**TASK MATERIAL:**
-*-*-

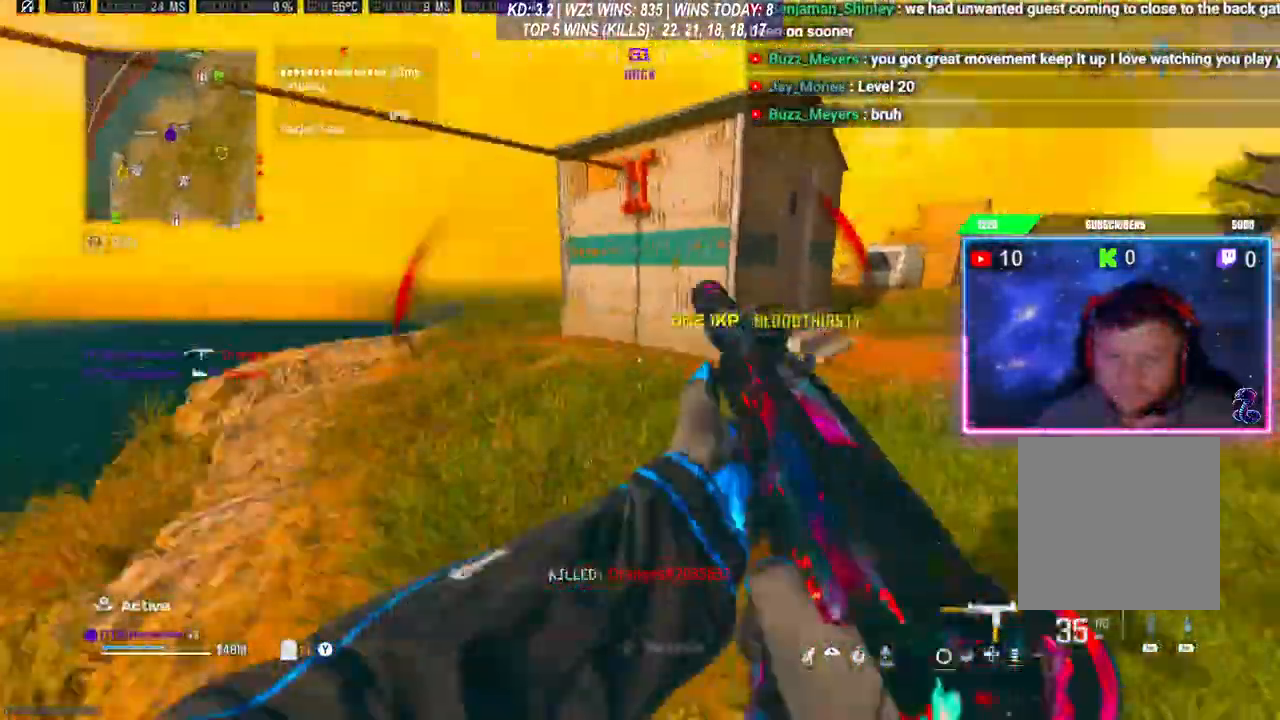
{"buttons": ["L3"], "left_stick": "up", "right_stick": "center", "events": [[33, "L3", "up"], [33, "right_stick", "center"], [133, "R3", "down"], [233, "L3", "down"], [233, "R3", "up"], [300, "L3", "up"], [300, "R3", "down"], [367, "L3", "down"], [367, "R3", "up"]]}
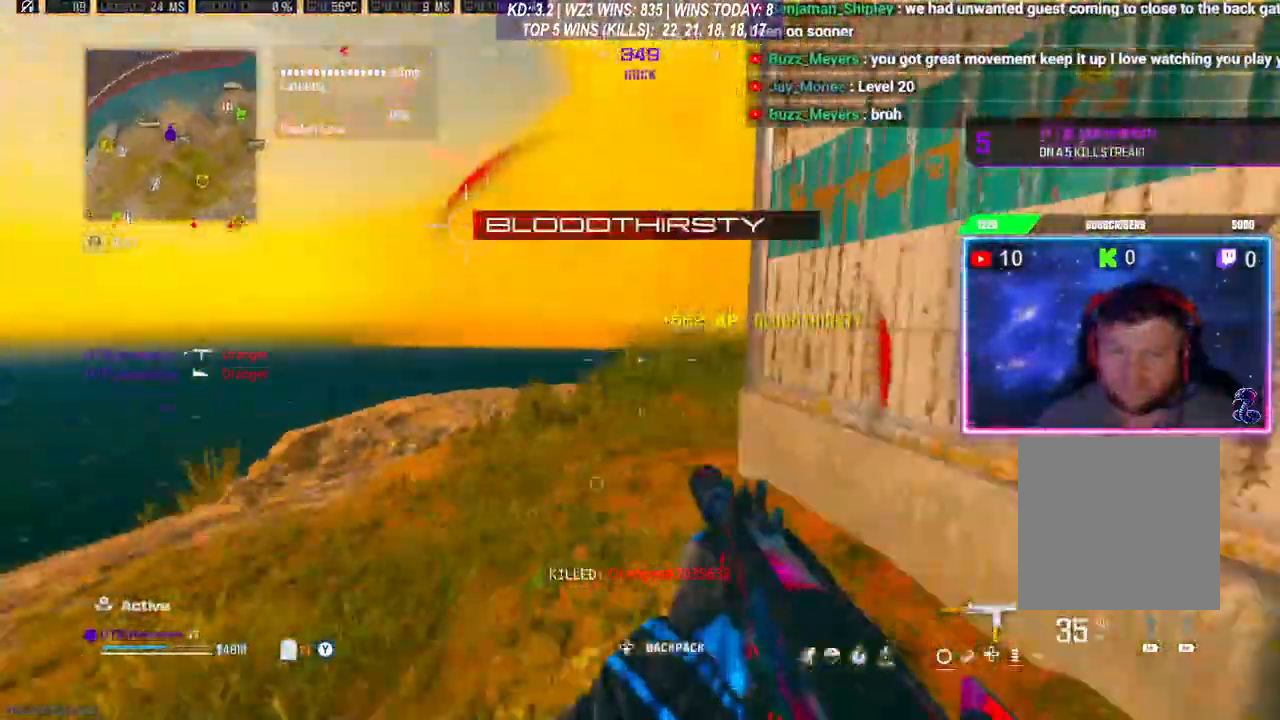
{"buttons": [], "left_stick": "up", "right_stick": "right", "events": [[100, "L3", "up"], [167, "Y", "down"], [333, "right_stick", "right"], [467, "Y", "up"]]}
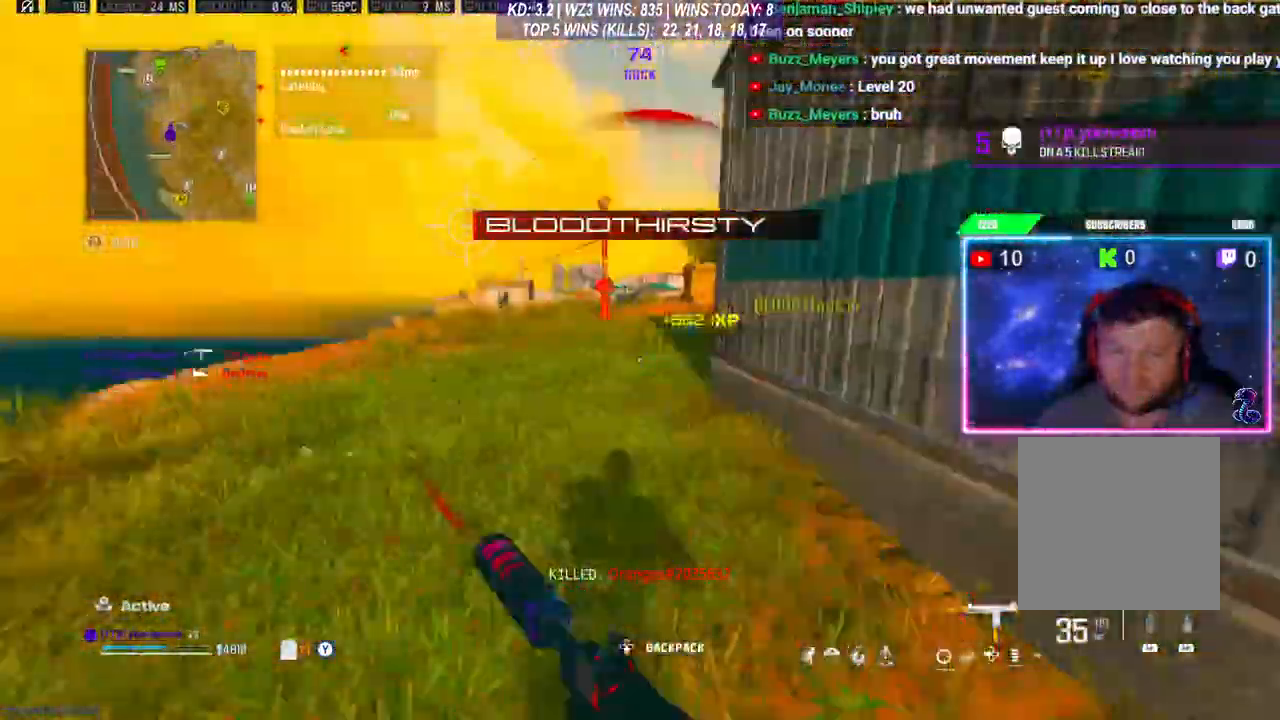
{"buttons": ["L3"], "left_stick": "up", "right_stick": "center", "events": [[67, "R3", "down"], [133, "R3", "up"], [200, "L3", "down"], [200, "R3", "down"], [200, "right_stick", "center"], [300, "R3", "up"], [367, "R3", "down"], [433, "R3", "up"]]}
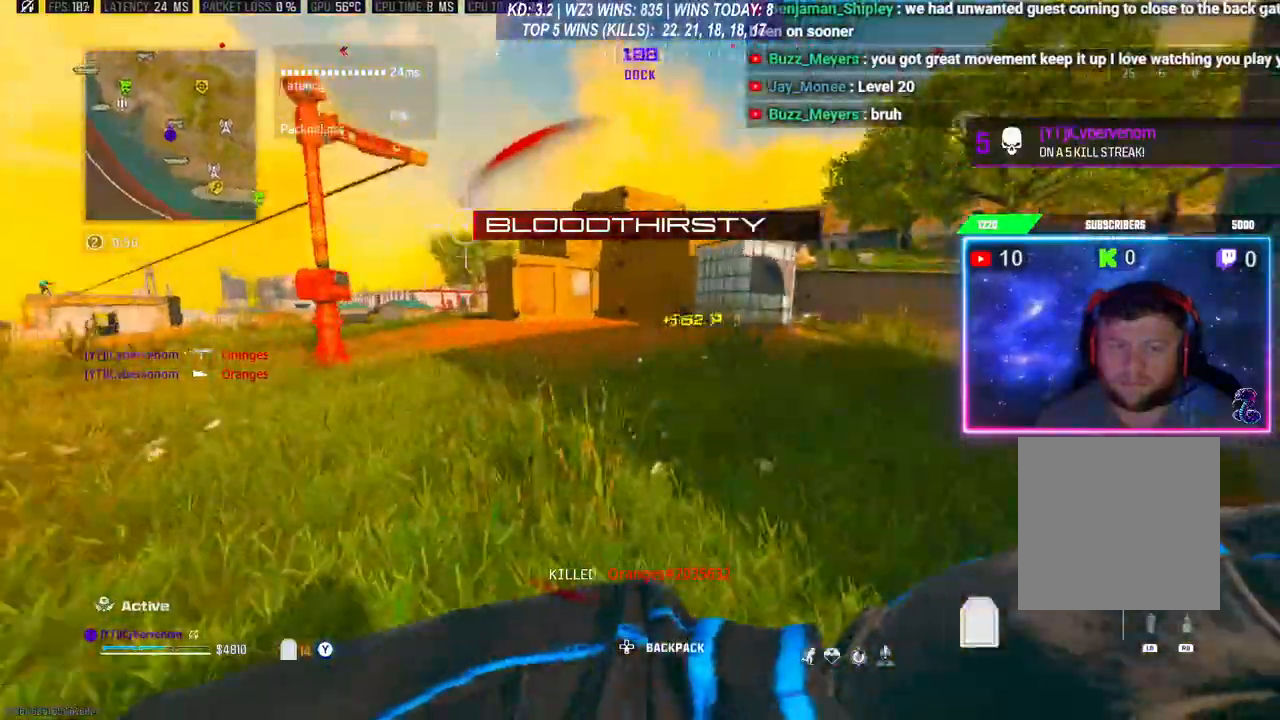
{"buttons": [], "left_stick": "right", "right_stick": "center", "events": [[200, "L3", "up"], [467, "left_stick", "right"]]}
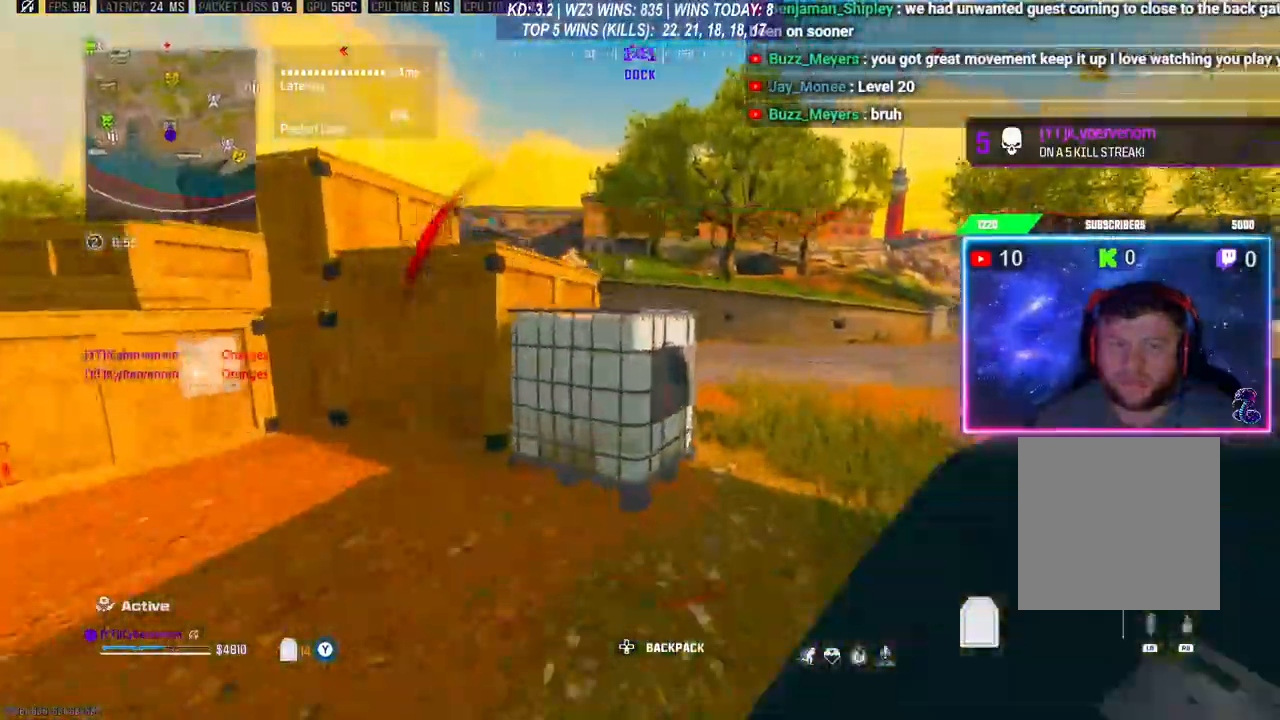
{"buttons": [], "left_stick": "up-left", "right_stick": "center", "events": [[133, "left_stick", "center"], [300, "left_stick", "down-left"], [467, "left_stick", "up-left"]]}
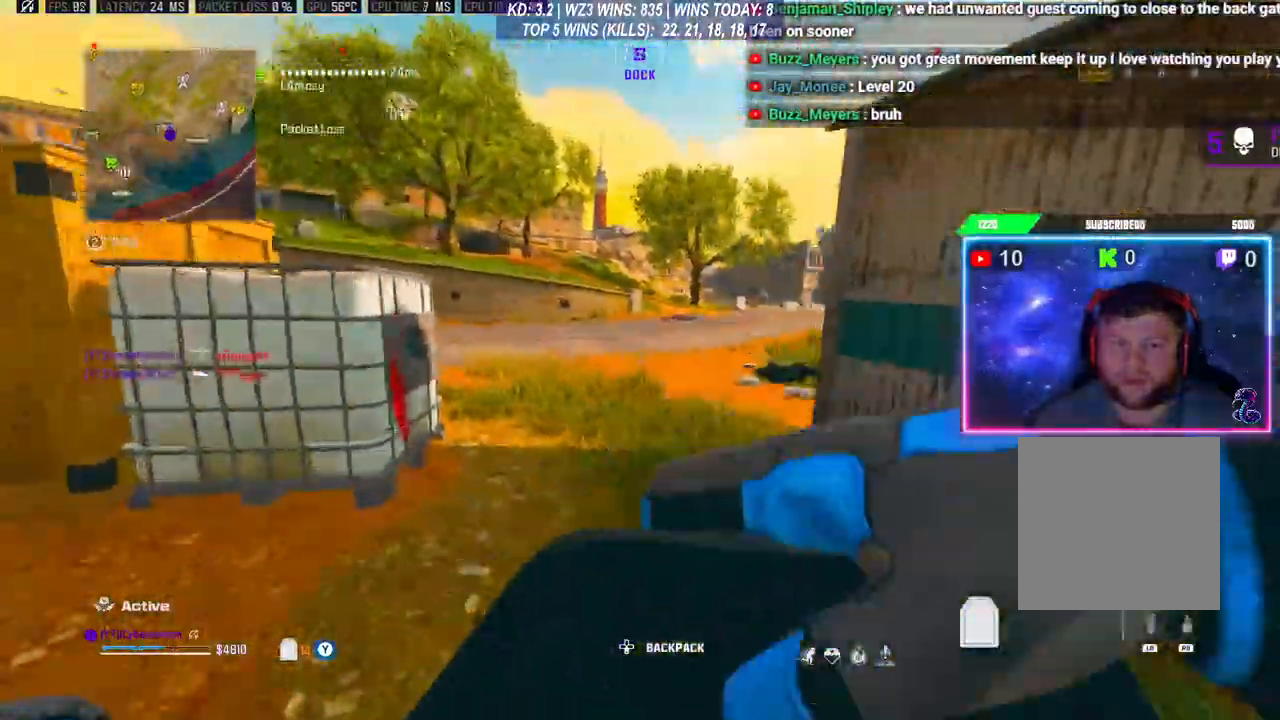
{"buttons": [], "left_stick": "up", "right_stick": "center", "events": [[33, "L3", "down"], [33, "left_stick", "up"], [100, "L3", "up"], [167, "L3", "down"], [267, "L3", "up"], [333, "R3", "down"], [467, "R3", "up"]]}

-*-*-

Go through the material and set it down again exactly, but without any pictures.

**YOUR RESPONSE:**
{"buttons": ["L3"], "left_stick": "up", "right_stick": "center", "events": [[33, "L3", "up"], [33, "right_stick", "center"], [133, "R3", "down"], [233, "L3", "down"], [233, "R3", "up"], [300, "L3", "up"], [300, "R3", "down"], [367, "L3", "down"], [367, "R3", "up"]]}
{"buttons": [], "left_stick": "up", "right_stick": "right", "events": [[100, "L3", "up"], [167, "Y", "down"], [333, "right_stick", "right"], [467, "Y", "up"]]}
{"buttons": ["L3"], "left_stick": "up", "right_stick": "center", "events": [[67, "R3", "down"], [133, "R3", "up"], [200, "L3", "down"], [200, "R3", "down"], [200, "right_stick", "center"], [300, "R3", "up"], [367, "R3", "down"], [433, "R3", "up"]]}
{"buttons": [], "left_stick": "right", "right_stick": "center", "events": [[200, "L3", "up"], [467, "left_stick", "right"]]}
{"buttons": [], "left_stick": "up-left", "right_stick": "center", "events": [[133, "left_stick", "center"], [300, "left_stick", "down-left"], [467, "left_stick", "up-left"]]}
{"buttons": [], "left_stick": "up", "right_stick": "center", "events": [[33, "L3", "down"], [33, "left_stick", "up"], [100, "L3", "up"], [167, "L3", "down"], [267, "L3", "up"], [333, "R3", "down"], [467, "R3", "up"]]}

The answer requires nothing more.